Brookfield, IL - When Brookfield resident Nancy Gebhardt travels to Israel this summer, it won't be her first time in the country.
For about eight years, when she was in her 20s, Gebhardt lived and worked on kibbutzim – Israeli communal settlements – in the Jordan Valley and in the Sinai Peninsula.
She is now associate director of the Jewish Studies program at the University of Illinois at Chicago. This summer she will visit Israel as a participant in Brandeis University's Summer Institute on Israel Studies.
The program was founded in 2004 by Brandeis professors Sylvia Fuks Fried and Ilan Troen, and this year will include 20 participants from colleges and universities throughout the U.S. and the world. Participants will attend seminars on Brandeis' Waltham, Mass., campus from Wednesday, June 13, to Wednesday, June 27, taught by faculty members who are world-renowned experts in various aspects of Israeli studies. They will then travel to Israel from Friday, June 29, through Thursday, July 5.
The program is designed to help give American academics the background needed to teach the history and culture of Israel in a rigorous way.
"I have dual citizenship. I made Aliyah, I immigrated to Israel and I have Israeli citizenship," Gebhardt said. "But I didn't have much real background in the history of the state, or Zionism, or even the religion, really, so I wanted a deeper knowledge."
That desire for deeper knowledge led her to become involved with the growing Jewish Studies program at UIC. The program offers only a minor, but Gebhardt and program director Dagmar Lorenz are working to create a Jewish Studies major.
A desire for deeper understanding of Israel also prompted Gebhardt to apply for the Brandeis program.
"It has scholars in every area of Israel studies: The politics, the religious aspects of the country, the historical aspects of the country, the conflict aspects, the peace process. Every aspect of Israel is covered in this program," she said.
Professor Troen said the program is designed to help bolster the study of Israel at universities.
"It's trying to make up for a shortfall in people who are able to teach Israel responsibly," Troen said in a telephone interview from his home in Omer, a suburb of Beersheba in southern Israel. "By responsibly, I don't mean teaching one side or the other, but teaching it like you would any other academic discipline."
He said an understanding of Israel is crucial to understanding many of the ongoing conflicts in the Middle East.
"The worst situation is when you have ignorance together with malice," he said. "Professors can't do very much about malice. They can do a great deal about ignorance."
During their week in Israel, the program participants will tour historical sites, attend concerts and meet artists, public figures, journalists and everyday people.
In the end, each participant will create a syllabus for a course on Israel, which will be shared with all the other participants.
For Gebhardt, the week in Israel at the end of the institute will be a return to a place that has been an important part of her life for 30 years.
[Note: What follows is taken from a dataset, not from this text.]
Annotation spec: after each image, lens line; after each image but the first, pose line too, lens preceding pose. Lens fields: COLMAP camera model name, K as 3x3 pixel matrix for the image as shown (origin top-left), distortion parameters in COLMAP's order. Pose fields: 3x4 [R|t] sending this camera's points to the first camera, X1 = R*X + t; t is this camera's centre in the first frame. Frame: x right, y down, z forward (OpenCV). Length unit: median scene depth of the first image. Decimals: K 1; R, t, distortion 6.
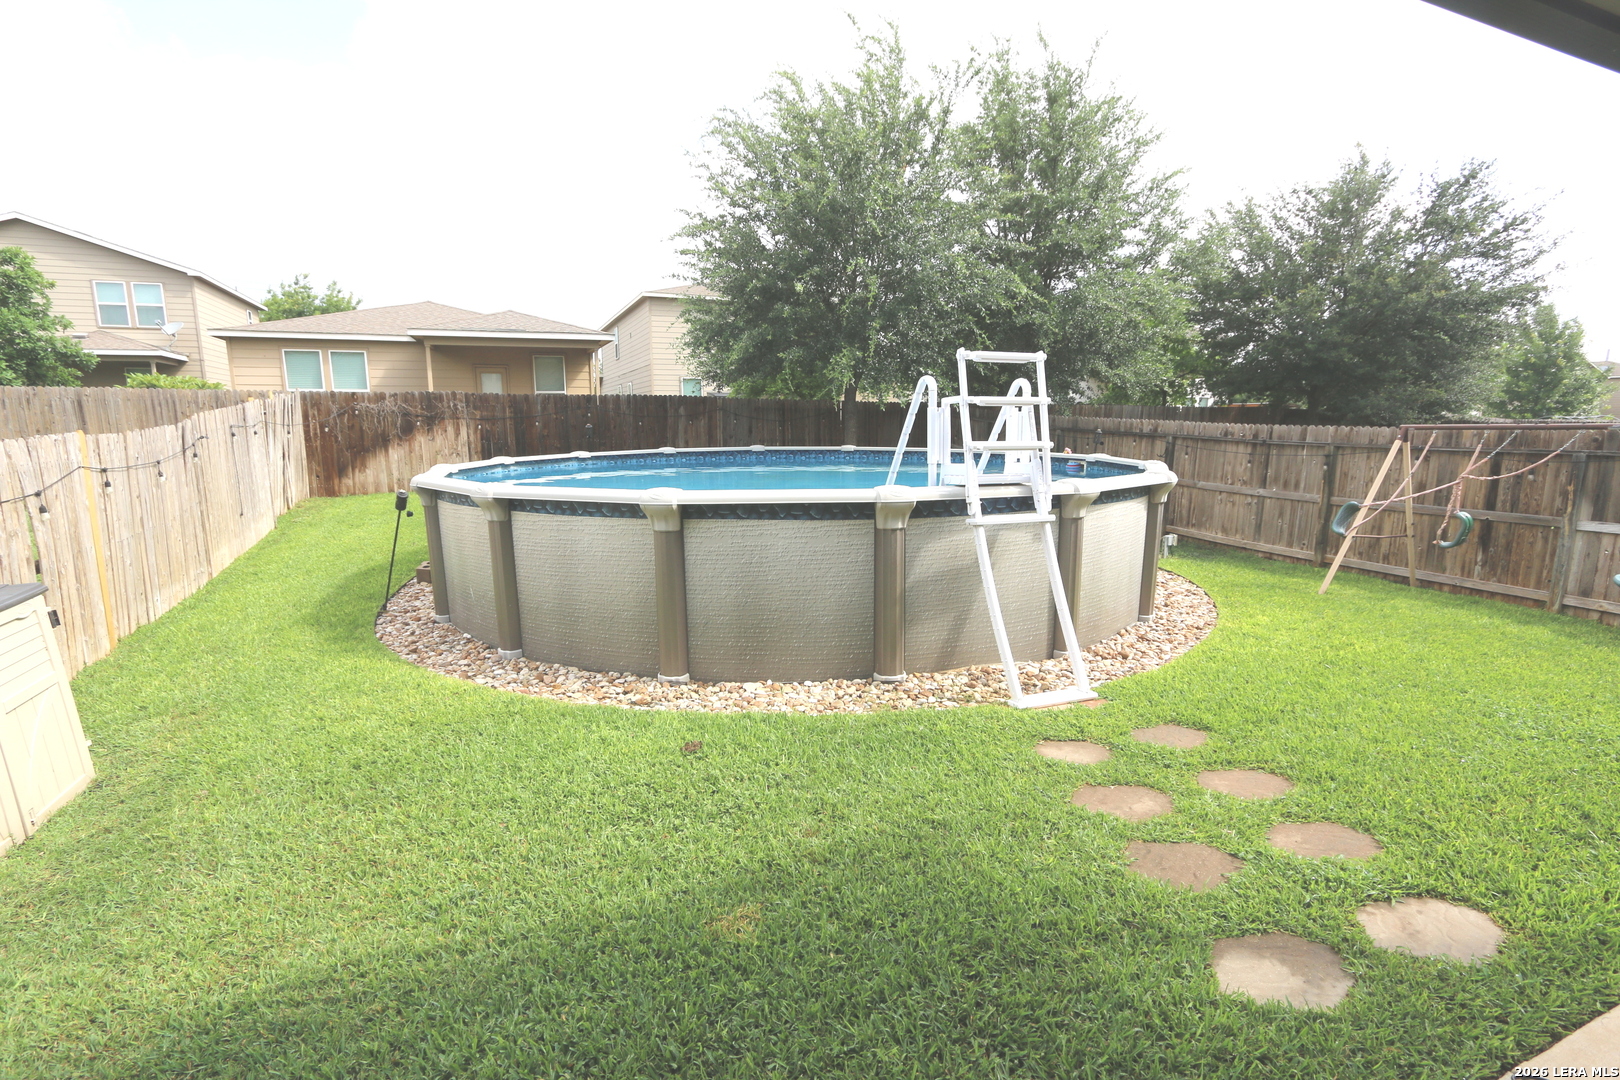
lens RADIAL K [[744.2, 0, 798.7], [0, 744.2, 546.1], [0, 0, 1]] dist [-0.016607, 0.001975]
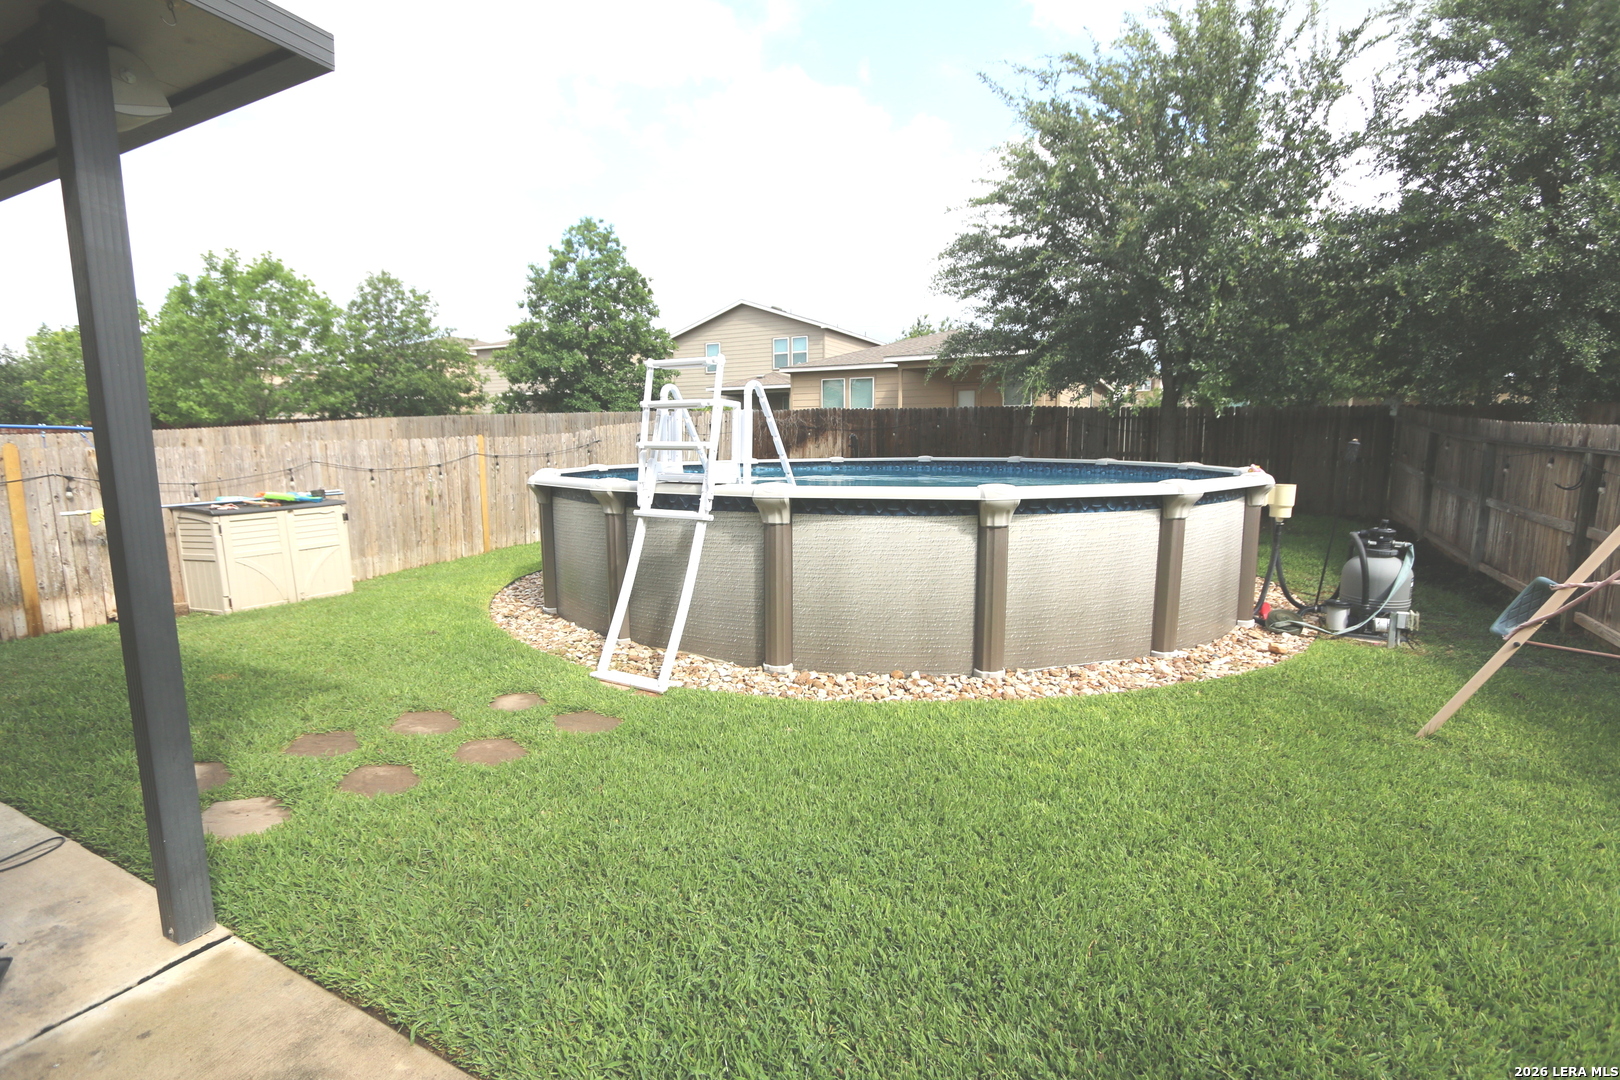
lens RADIAL K [[744.2, 0, 798.7], [0, 744.2, 546.1], [0, 0, 1]] dist [-0.016607, 0.001975]
pose [[0.642908, 0.110487, -0.757933, 0.515336], [-0.126079, 0.991309, 0.037563, -0.023203], [0.755495, 0.071410, 0.651250, 0.189232]]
After high school, a number of factors prevented her from pursuing a college education. She was on a bicycle trip in Europe with a former boyfriend who had just finished college when they decided to travel to Israel almost on a whim.
"It was in September and it was a very cold winter. It kept snowing as we were riding south," Gebhardt said. "We started out in Luxembourg, rode through Germany, rode through France. We took a train over the Alps, but as we rode south in Italy, it kept snowing and snowing.
"We weren't prepared for that, and somebody mentioned the fact that the flights to Israel were cheap," she said.
Her boyfriend had family there, so they decided to go to wait until the weather got warmer.
Gebhardt ended up staying. She learned Hebrew through a program on a kibbutz and worked in the children's house, helping care for the children of the settlers while they worked in the fields.
She stayed in Israel for about eight years, making occasional trips home to visit, before returning to the U.S. for good in 1983. After her return, she eventually went on to earn a bachelor's degree in English from Roosevelt University and a master's in English from UIC.
She has made a few trips to Israel since moving home, and said she is looking forward to going again after attending the seminars at Brandeis.
"It's always more interesting when you go someplace with a deeper knowledge of it," Gebhardt said. "I look with wiser eyes then I did when I lived there in my 20s."